Moreover, the sea border would be masked rather than abolished. Northern Ireland’s relationship with the EU would be a matter of treaty law; that with the UK a matter of government policy.

There was one partial solution: not the consultative mechanism publicly offered, but a legislative guarantee that Great Britain would not diverge. But this had the inherent weakness of parliamentary sovereignty.

Downing Street hatched a plan to get the deal over the line. A few days before the official deal announcement a lobby journalist made the trip to Belfast and kindly laid it out to me over coffee.

It had three elements. One, fill the DUP’s mouths with gold; it had got the confidence and supply deal, after all.

Two, business groups would proclaim with one voice the best-of-both-worlds line to heap pressure on the party – and cut off business donations if it didn’t.

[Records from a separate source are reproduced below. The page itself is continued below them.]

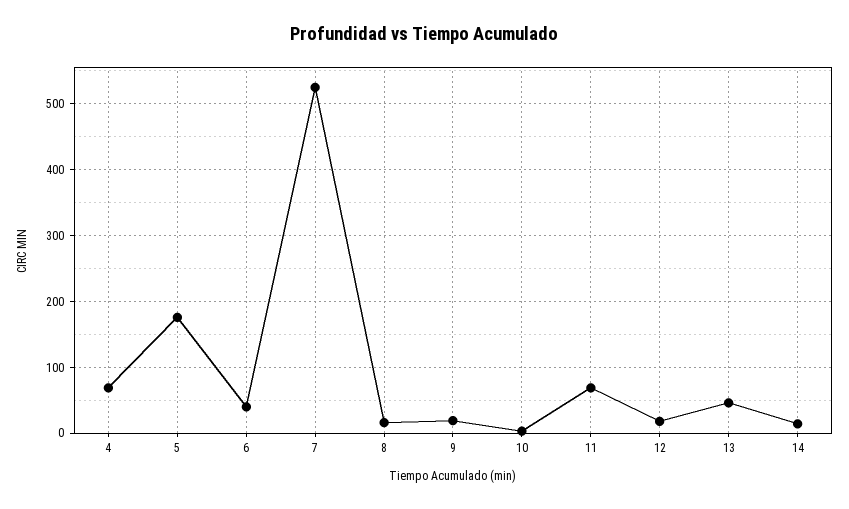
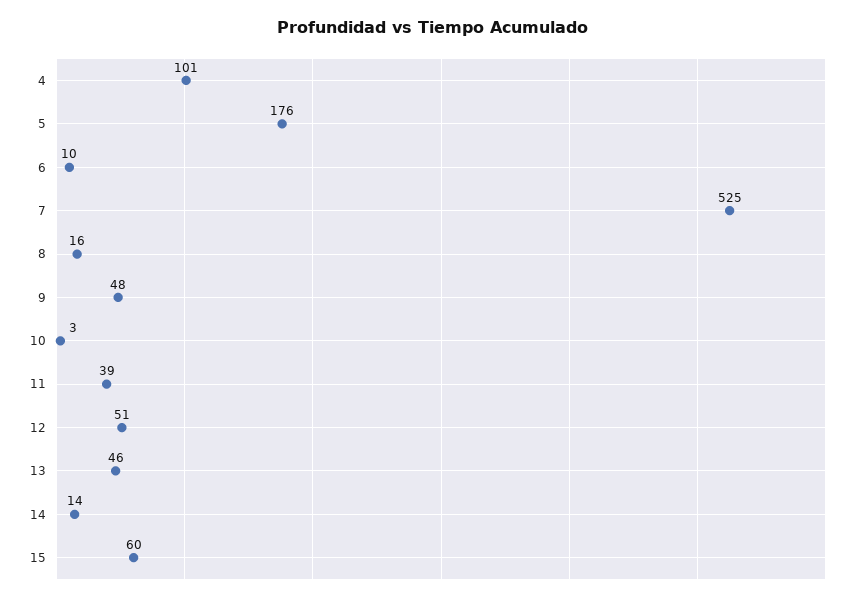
4: 70 -> 101
6: 40 -> 10
9: 20 -> 48
11: 70 -> 39
12: 20 -> 51
15: none -> 60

Three, threaten us with Corbyn. Bribery, blackmail, and threats, in short.

It would not have worked. The DUP had not compromised our principles to strike the confidence and supply deal. Unionist voters both wanted Corbyn’s path to Downing Street blocked and something to show for it; the money showed the Union working, delivering central government investment in the Province.

May’s deal undermined Northern Ireland’s economic place in the UK. Money wasn’t going to solve that fundamental problem.

Nor was lobbying from corporate interests going to sway the DUP. Great Britain is Ulster’s most important market, and in any event the party’s public accounts show that business donations play only a small role in its finances.

As for Corbyn, in a world where May proceeded with her plan his opposition would (although this was certainly not his intention) have been the more unionist position.

The plan failed; the deal was dead on arrival. The farce of the meaningful votes followed, and May’s downfall shortly thereafter. The sea border remains an open sore, and the rifts opened inside the Tory Party by the row have yet to heal.

Has Team Sunak learned anything from this? Early signs such as his leadership election commitments on the Protocol Bill, were promising.

But that early ray of light is fading fast. As the Prime Minister delays the announcement of his new deal with Brussels, the same clever sources are telling journalists how London and Brussels will bull-rush Unionism.

Yet those who want to ignore Sir Jeffrey Donaldson’s Seven Tests seem to forget that they were not plucked from the sky: they are based on commitments made by the Government, not least the NI Protocol Bill. Thus, far from showing up the DUP, those dismissing our red lines are merely trumpeting yet another defeat in Brussels for the UK Government.

Perhaps his team think bulldozing a deal through will boost the Conservatives at the next election. They should perhaps recall that the last prime minister to try it didn’t even reach the next election.